Das rechtsrheinische Stück eidgenössischen Bodens, auf dem sich Kleinhüningen, Kleinbasel, Riehen und Bettingen befinden, und das, von oben betrachtet, wie Hals und Kopf eines gehörnten Fabelwesens in deutsches Territorium hineinragt, war den Deutschen schon lange suspekt, denn hier gab es zahlreiche Möglichkeiten für illegalen Grenzübertritt in die Schweiz.

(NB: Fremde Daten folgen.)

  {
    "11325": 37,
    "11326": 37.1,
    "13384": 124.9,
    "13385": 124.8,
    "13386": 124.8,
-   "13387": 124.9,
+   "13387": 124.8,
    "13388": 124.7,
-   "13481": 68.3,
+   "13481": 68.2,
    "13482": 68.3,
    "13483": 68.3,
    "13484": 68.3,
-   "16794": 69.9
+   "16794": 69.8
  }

Es ging den Nazis aber 1942, entgegen einer weit verbreiteten Meinung, weniger darum, Juden an der Flucht zu hindern. Andere Bevölkerungsgruppen standen im Fokus, die zahlreichen „Ost“- und „Fremd“-, sprich: Zwangsarbeiter zumal, die anstelle der Kriegsdienst leistenden Deutschen die Rüstungsproduktion und Teile der Landwirtschaft am Laufen hielten. Aber auch Wehrmachtsangehörige sollten nicht mehr ins Nachbarland desertieren und eventuell militärische Geheimnisse verraten können. So entstand dieser Stacheldrahtverhau, der willkürlich grenzüberschreitenden Grundstücke, Weinberge und Äcker zerschnitt und auch die Menschen noch gründlicher trennte (der aber, nebenbei bemerkt, auch der politischen Führung in Bern ganz gut ins Konzept passte; denn in der Schweiz herrschte verbreitet Überfremdungsangst und „Das Boot ist voll“-Mentalität).

Es blieb aber eine Lücke: Am Maienbühl, zwischen Inzlingen und Lörrach-Stetten, ragt ein zwei Kilometer langer und rund 200 Meter breiter Streifen schweizerischen Terrains in deutsche Gelände hinein, die „Eiserne Hand“. Die vier Kilometer Stacheldraht für die Umzäunung dieses „Wurmfortsatzes“ reuten die Nazis, und sie fragten die Schweizer, ob sie nicht an dessen Wurzel auf eigenem Gelände 200 Meter Zaun ziehen und so den Streifen abriegeln könnten. Bern weigerte sich – aber wohl nicht aus humanitären, sondern aus territorialrechtlichen Erwägungen heraus. So blieb am Maienbühl ein oft benutzter Ort für Fluchtversuche.

Es gab mindestens eine weitere Lücke im Zaun, die, wie Ausstellungsmacher Ulrich Tromm herausgefunden hat, möglicherweise noch häufiger zur lebensrettenden Pforte wurde. In mindestens einem Falle wurde sie jedoch zur Todesfalle (wir berichten noch).